Wind.dataset.Dataset

class Wind.dataset.Dataset(df: pd.DataFrame) [source]

Methods

fill_nan(self, fields: list) [source]

Fill missing values (NaN) in the specified fields/columns of the DataFrame.

Parameters: fields (list) :

List of fields/columns to fill missing values.

Returns: None :

drop_nan(self, fields: list) [source]

Drop columns in the specified fields/columns of the DataFrame.

Parameters: fields (list) :

List of fields/columns to drop rows with NaN values.

Returns: None :

sample(self, n: int) [source]

Sample every nth row from the DataFrame.

Parameters: n (int) :

Sampling interval.

Returns: None :

apply_rolling_window(self, df: pd.DataFrame, data: str, roll_time: int, window_function: callable) [source]

Apply a rolling window function to the specified data column in the DataFrame.

Parameters: df (pd.DataFrame) :

DataFrame to which the rolling window function will be applied.

data (str) :

Column name containing the data to apply the rolling window function.

roll_time (int) :

Window size for the rolling window.

window_function (callable) :

Callable function to apply as the rolling window function.

Returns: None :

add_last_t(self, df: pd.DataFrame, data: str, step: int=2) [source]

Add lagged versions of a column to the DataFrame.

Parameters: df (pd.DataFrame) :

DataFrame to which the lagged columns will be added.

data (str) :

Column name to create lagged versions of.

step (int, optional) :

Number of lagged steps to add. Defaults to 2.

Returns: None :

add_seasonal_feat(self, df: pd.DataFrame, time_col) [source]

Add seasonal features based on a time column.

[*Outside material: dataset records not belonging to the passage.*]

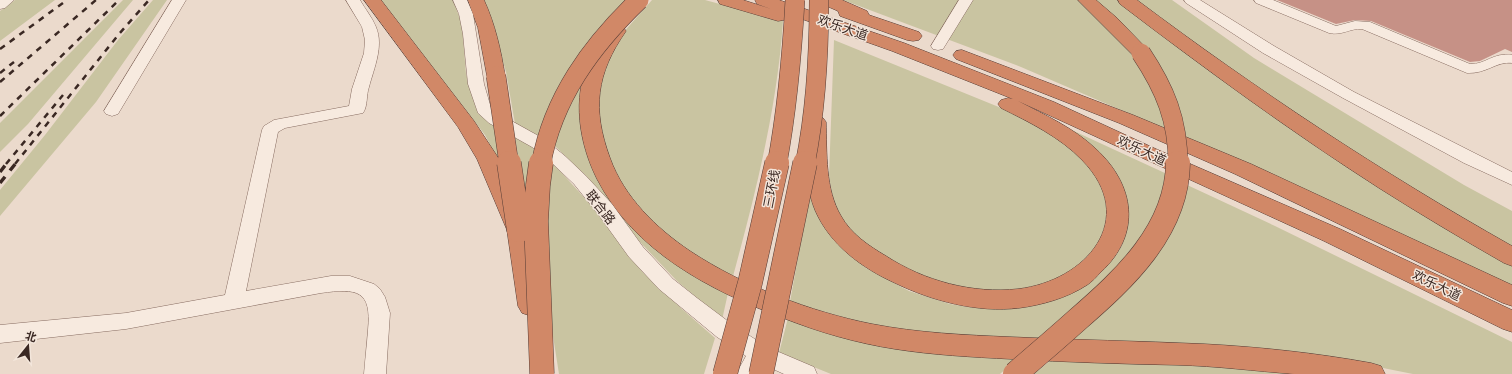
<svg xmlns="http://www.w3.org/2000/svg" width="1512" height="374" font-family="'PT Serif','Noto Sans SC',serif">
	<rect width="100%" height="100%" fill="#ebdacc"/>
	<path fill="#c9c4a1" d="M15,0H55L0,41V11Z
		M123,0H133L28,124L0,152V123Z
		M153,0H167L96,102L0,216V190L45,135L118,40Z
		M381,0H453L462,24L466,74L477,108L496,127L501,162H499L485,135Z
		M484,0H631L538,136L515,124L506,72L488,9Z
		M652,0H705L783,21C777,110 755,195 732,280L670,239L651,221L632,198L616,176L604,153L594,109L603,71L622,34Z
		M843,0H1078C1119,36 1156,72 1165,129L1021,67Z
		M1093,0H1118L1199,61L1512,264V290L1185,137L1183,121Z
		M1134,0H1172L1254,58L1464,185L1512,211V247L1422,196L1266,94Z
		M834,40L1016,114C1035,124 1056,134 1073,148C1085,157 1102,184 1105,199C1114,244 1074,277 1032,287C1016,291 998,291 981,291C963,290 925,279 908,272C900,268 893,261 885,257C876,250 864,244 855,236C838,221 832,198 829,176Z
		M583,74L580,123L583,134L606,187L728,293L722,320L677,281L620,221L575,166L553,144Z
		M1063,126L1167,174C1164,189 1160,204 1153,218C1131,264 1074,308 1036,343L908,336L790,302L809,196L812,195L824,226L842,248L866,268L909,291L950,304L968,307L1000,308L1075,290L1099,275L1117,254L1122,245L1127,226Z
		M515,136L535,148L528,189L523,190Z
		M550,160L591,205L640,266L682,309L715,338L704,374H559L553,336L544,236Z
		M1185,184L1275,226L1512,342V374H1413L1378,367L1066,344Z
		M789,314L1024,353L1000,374H831L779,353Z
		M1056,356L1328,374H1034Z"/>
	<path fill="#c69186" d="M1277,0H1512V52L1505,49L1480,61L1470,62L1371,21L1355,20L1336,24Z"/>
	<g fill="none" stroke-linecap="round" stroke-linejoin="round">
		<defs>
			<path id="minor" d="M0,0H14L5,8L0,9Z
				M172,0H186L118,114L112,116L106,114L104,111Z
				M346,0H360C365,9 372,17 376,27C384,46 374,68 369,87C366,95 368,106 363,113L285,128L278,132L246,291L331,276H350L374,284L380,289L385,297L390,313L386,374H364C365,359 367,345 368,330C372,290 357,288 321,293L126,329L0,343V325L126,313L225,295L262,130L264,126L274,120L349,106L352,89L364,53L365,40L362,27Z
				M453,0H467L473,14L484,84L491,108L501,115L544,139L565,156L586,176L612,204L643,247L673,279L697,298L733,325L767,347L814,367L817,374H784L764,365L759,374H736L746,356L717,337L659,289L629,257L598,214L574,184L553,164L532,147L489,123L478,113L468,84L463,34L459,14Z
				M959,0H973L943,49L938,50L933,49L931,46Z
				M1184,0H1200L1274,46L1354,92L1512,172V185L1464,163L1343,98L1263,53L1186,3Z
				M1254,0H1273L1336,26L1355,21L1370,22L1470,64C1485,65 1493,52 1512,55V63C1496,61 1487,74 1467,73L1362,29C1350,28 1342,36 1329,33L1256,3Z"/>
			<path id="highway" d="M364,0H381L474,121L499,159L531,230L544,306L540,313L531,316L522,313L518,306L507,230L477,159L458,127Z
				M468,0H484C495,24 501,50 505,76L503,80L496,82L489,80L487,76L478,28Z
				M718,0H743L771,9L757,4L755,0H779L904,43L1054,102L1156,149L1340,229L1512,310V332L1503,329L1324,241L1018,101C1045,115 1074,128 1096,149C1135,185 1142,234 1101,272C1097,276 1092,282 1087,285C1067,298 1042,305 1019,308C978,313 932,301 895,283C862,268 830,245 815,210C804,183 806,150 806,122L809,118L816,116L823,118L826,122C827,153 825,189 841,216C851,234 869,246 886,256C924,281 973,294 1018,289C1086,281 1140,219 1082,160C1060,137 1029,122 1001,108L998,104L1001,100L1008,98L1013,99L892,51L785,13L787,16L784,20L778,21L720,4Z
				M820,0H842L867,11L869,15L919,32L922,36L919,40L913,41L907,40L840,16L838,11L822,4Z
				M1078,0H1096L1117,18L1147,49L1150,53L1147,57L1141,58L1135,57Z
				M1118,0H1137C1257,90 1381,172 1512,246V266L1504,263C1462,239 1420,214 1379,188C1290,131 1204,68 1120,4Z
				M617,26L623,27L626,31C596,74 592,109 610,158C624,197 656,228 690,251C743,286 811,312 872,324C918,333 965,335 1011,337C1075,340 1140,341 1204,344C1260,347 1316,353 1371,363L1381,366L1385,374C1355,374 1324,374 1294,374C1255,371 1216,366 1178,365C1122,364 1066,362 1011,359C972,357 933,355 895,349C856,343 819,332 783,318C709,290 634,251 597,179C579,143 572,98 589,61C595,49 603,38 611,27Z
				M962,50L1133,115L1251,164L1512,285V306L1503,303L1235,174L1119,123L956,59L953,55L956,51Z"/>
		</defs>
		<use href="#minor" stroke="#876c61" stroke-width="1"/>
		<use href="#highway" stroke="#563c35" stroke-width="1"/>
		<use href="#minor" fill="#f7eadf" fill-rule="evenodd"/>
		<use href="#highway" fill="#d18867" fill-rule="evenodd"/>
		<path stroke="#3a2823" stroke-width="2.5" stroke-dasharray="6 6" stroke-linecap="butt" d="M0,49L67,0
			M0,73L14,62
			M0,82L96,0
			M0,116L119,0
			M6,164L63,95
			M15,164L119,34L149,0"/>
		<path stroke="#3a2823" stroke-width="3.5" stroke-dasharray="8 8" stroke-linecap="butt" d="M0,172L7,163
			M0,183L16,163"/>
		<defs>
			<path id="highway-bridge-far1" d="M1141,53C1165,89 1178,120 1178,164
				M496,76L509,164
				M541,164C553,98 591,46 639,0
				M777,164C787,110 792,55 795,0
				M805,164C816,110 819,55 819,0"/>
			<path id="highway-bridge" d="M509,163L519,230
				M541,163L538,185L536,221L542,374
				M725,374L750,283L777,163
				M761,374L805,163
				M1015,374C1036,356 1057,338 1077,320C1124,279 1177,231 1178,163"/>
		</defs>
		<use href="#highway-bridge-far1" stroke="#563c35" stroke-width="20" stroke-linecap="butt"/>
		<use href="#highway-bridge" stroke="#563c35" stroke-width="25" stroke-linecap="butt"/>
		<use href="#highway-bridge-far1" stroke="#d18867" stroke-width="19"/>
		<use href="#highway-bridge" stroke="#d18867" stroke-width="24"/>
	</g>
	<g text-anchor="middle" stroke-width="3" stroke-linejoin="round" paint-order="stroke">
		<g font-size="13" fill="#3a2823" stroke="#f3e6db">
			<text transform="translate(843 27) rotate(19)" y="5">欢乐大道</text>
			<text transform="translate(1142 150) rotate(25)" y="5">欢乐大道</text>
			<text transform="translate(771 189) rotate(-79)" y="5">三环线</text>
			<text transform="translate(601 207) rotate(52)" y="5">联合路</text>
			<text transform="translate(1437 285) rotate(26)" y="5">欢乐大道</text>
		</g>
	</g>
	<g transform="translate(28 346) rotate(17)" stroke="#f3e6db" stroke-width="3" paint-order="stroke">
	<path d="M0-3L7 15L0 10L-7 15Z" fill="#3a2823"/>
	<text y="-6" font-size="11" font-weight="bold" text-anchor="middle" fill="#3a2823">北</text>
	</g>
</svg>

Parameters: df (pd.DataFrame) :

DataFrame to which the seasonal features will be added.

time_col :

Time column to extract seasonal features from.

Returns: None :

create_dataset(self, df: pd.DataFrame, window_size: int, prediction_horizon: int, test_split: float=0.2, val_split: float=0.2, univariate: bool=False, target_col: str='active_power_total', shuffle: bool=False) [source]

Create a dataset for training and evaluation.

Parameters: df (pd.DataFrame) :

Input DataFrame containing the data.

window_size (int) :

Size of the input window.

prediction_horizon (int) :

Number of steps to predict into the future.

test_split (float, optional) :

Ratio of test data split. Defaults to 0.2.

val_split (float, optional) :

Ratio of validation data split. Defaults to 0.2.

univariate (bool, optional) :

Flag indicating if the data is univariate. Defaults to False.

target_col (str, optional) :

Name of the target column. Defaults to "active_power_total".

Returns: tuple : Tuple containing train,val and test data and labels, as well as feature names.